SELECTED EXCERPT »
========================

With the change in government in late 2013 came the promise
to release the next defence white paper within 18 months of taking office.[608] The Abbott
Government has stated that the 2015 Defence White Paper will be ‘costed and
affordable’.[609]
The Government aimed to achieve this by ensuring there were no further cuts to
the defence budget and that they would work towards raising defence spending to
two per cent of GDP.[610]
Both the 2014–15 and 2015–16 budgets significantly increased spending on
defence.[611]
Whether this trend will, or can, continue for subsequent budgets remains to be
seen given the ongoing concerns about the current economic climate and the many
pressures that are exerted on Australian Government expenditure.
As part of the 2015 Defence White Paper process, the Government
has been conducting a community consultation process. An Issues Paper was
released for discussion in July 2014 and the final report on the outcomes of
this process was issued on 1 July 2015.[612]
This is the third occasion in which the community has been consulted in the
lead-up to a defence white paper: previous occurrences were the 2000 and 2009 Defence
White Papers (noted earlier). As with previous defence white papers, it will
most likely be difficult to determine the extent to which the public
consultation process has influenced the content of the 2015 Defence White Paper.
There is much anticipation surrounding the upcoming defence white
paper, not least because the Government has been holding off making some key capability
announcements until its release. The capability decisions include important
decisions about Australia’s future submarine and future frigate fleets. Accompanying
the next defence white paper will be a new ten-year Defence Investment Plan
(which will contain the DCP), a Defence Industry Policy Statement and the
recently released naval shipbuilding plan.[613]
Whether the strategic objectives, identified capability choices, cost of
capability, and alignment of these elements can be achieved as part of the
overall 2015 Defence White Paper package will be the subject of much debate.

========================

DATA EXTRACT »
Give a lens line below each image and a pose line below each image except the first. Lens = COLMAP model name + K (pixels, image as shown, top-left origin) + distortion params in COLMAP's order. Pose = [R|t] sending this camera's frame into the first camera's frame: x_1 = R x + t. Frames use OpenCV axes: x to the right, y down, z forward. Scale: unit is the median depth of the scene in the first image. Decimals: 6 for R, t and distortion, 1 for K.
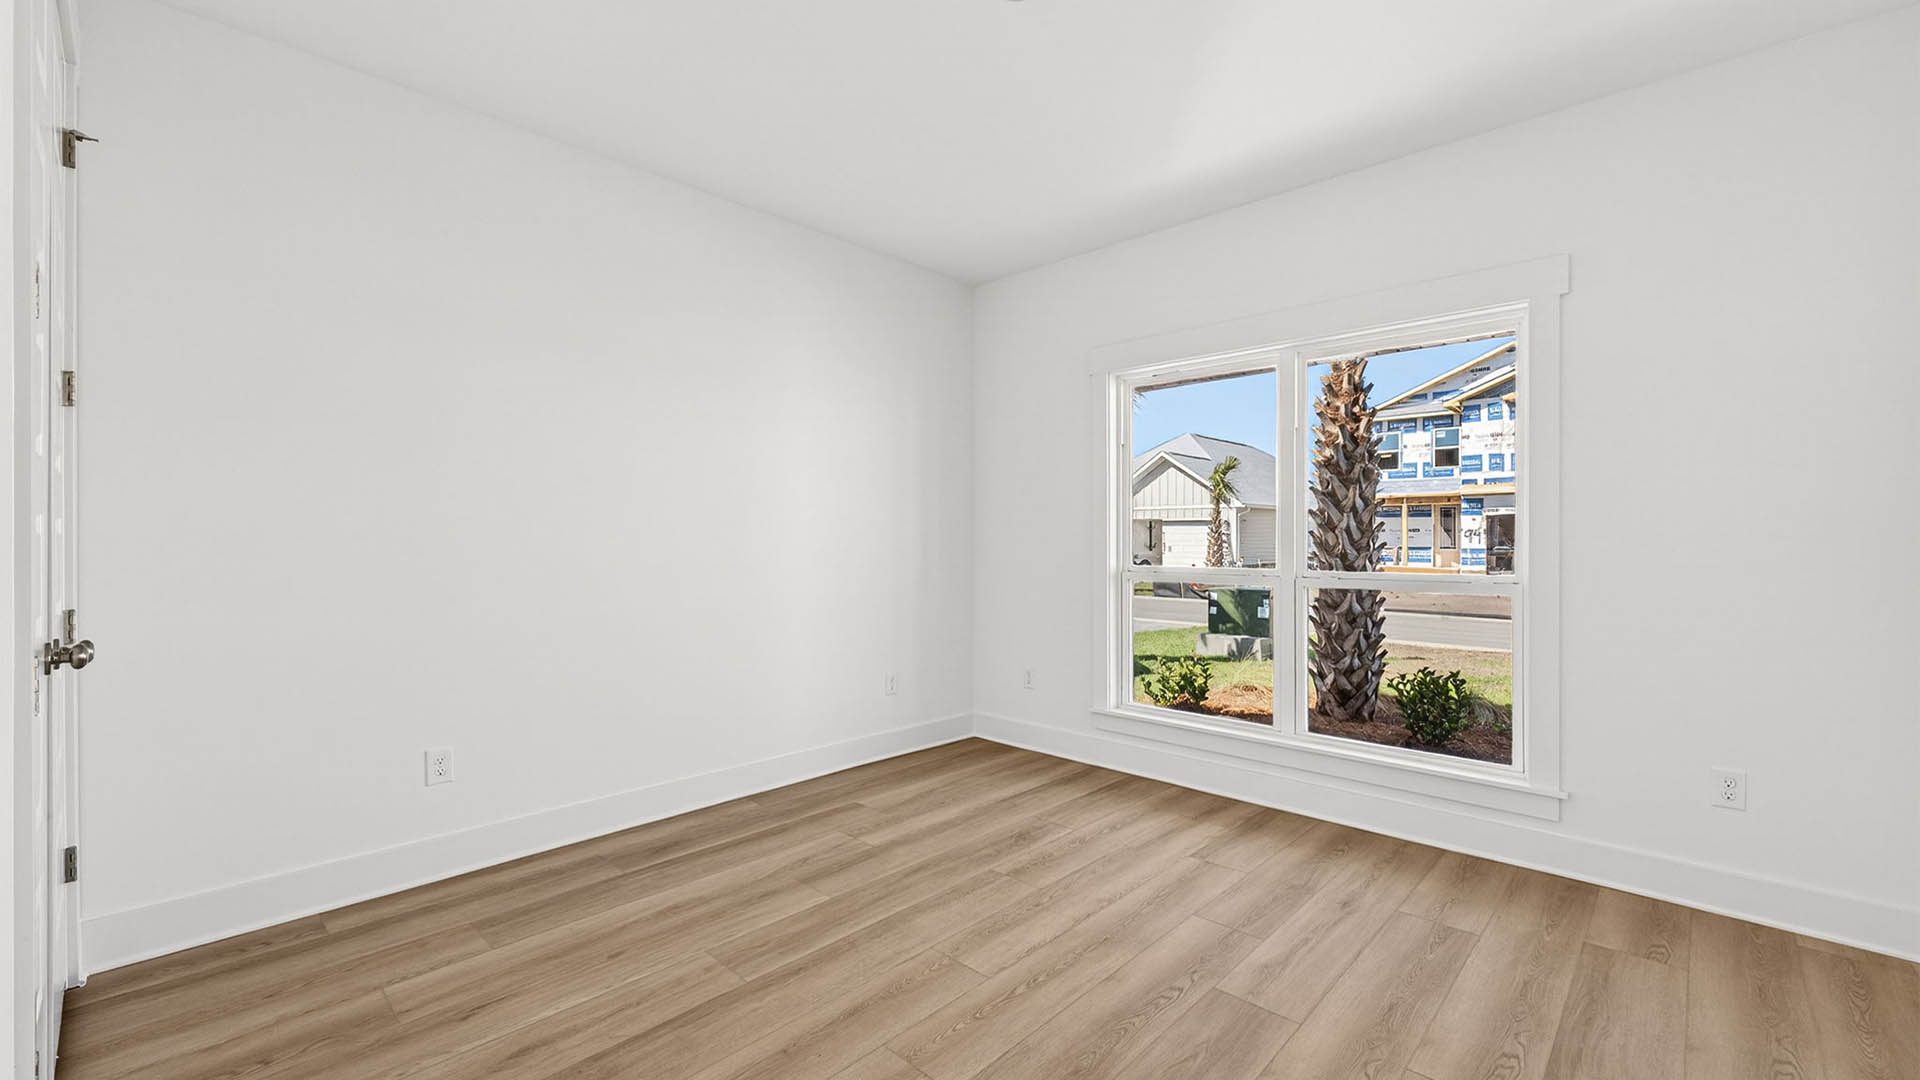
lens RADIAL K [[769.5, 0, 962.6], [0, 769.5, 539.5], [0, 0, 1]] dist [-0.000054, 0.000059]
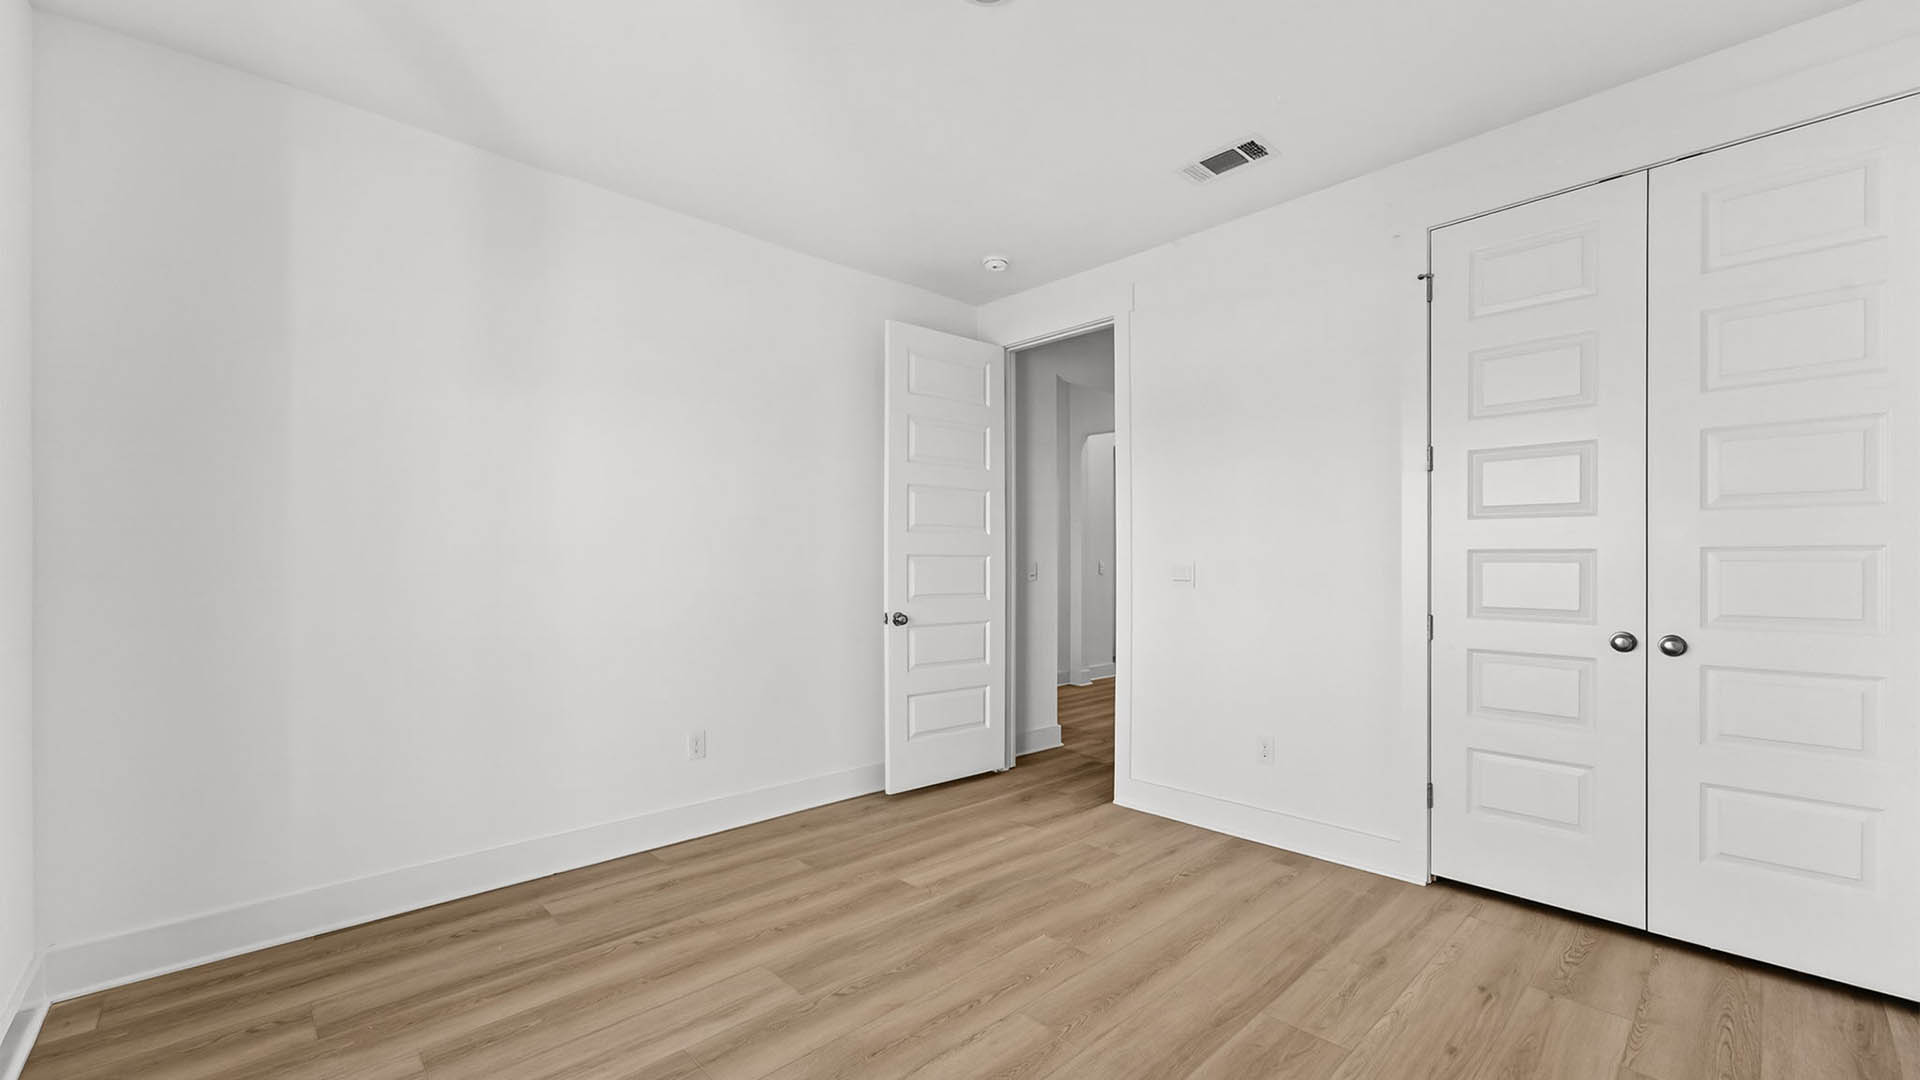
lens RADIAL K [[769.5, 0, 957.8], [0, 769.5, 551.2], [0, 0, 1]] dist [-0.000054, 0.000059]
pose [[-0.998646, 0.001008, 0.052002, 0.059266], [0.000669, 0.999978, -0.006534, -0.012912], [-0.052008, -0.006490, -0.998626, 2.022741]]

========================

WHAT TO WORK ON »
1. According to the text on Australia's 2015 Defence White Paper, on what date was the final report on the community consultation process issued?
2. Carry on the text about Australia's 2015 Defence White Paper, writing the next part after its last sentence.

PER-TASK ANSWERS »
1. 1 July 2015.

2.
Australia’s significantly changing strategic environment has
been reflected in each of the defence white papers produced since 1976—from the
end of the Vietnam War and the Cold War to the escalation of international
terrorism, the proliferation of WMDs, the rise of China, cyber attacks,
conflict in the Middle East and fluctuating tensions in the Asia-Pacific.
Additionally, each white paper asserted Australia’s need to be self-reliant
while correspondingly emphasising the importance of the United States alliance.
However, the degree to which these factors translated into changes in ADF
capability has been marginal. Key capability decisions were often made outside
the white paper process and were generally confirmed retrospectively in
subsequent white papers due to the longevity of the projects, regardless of
which major party was in government at the time.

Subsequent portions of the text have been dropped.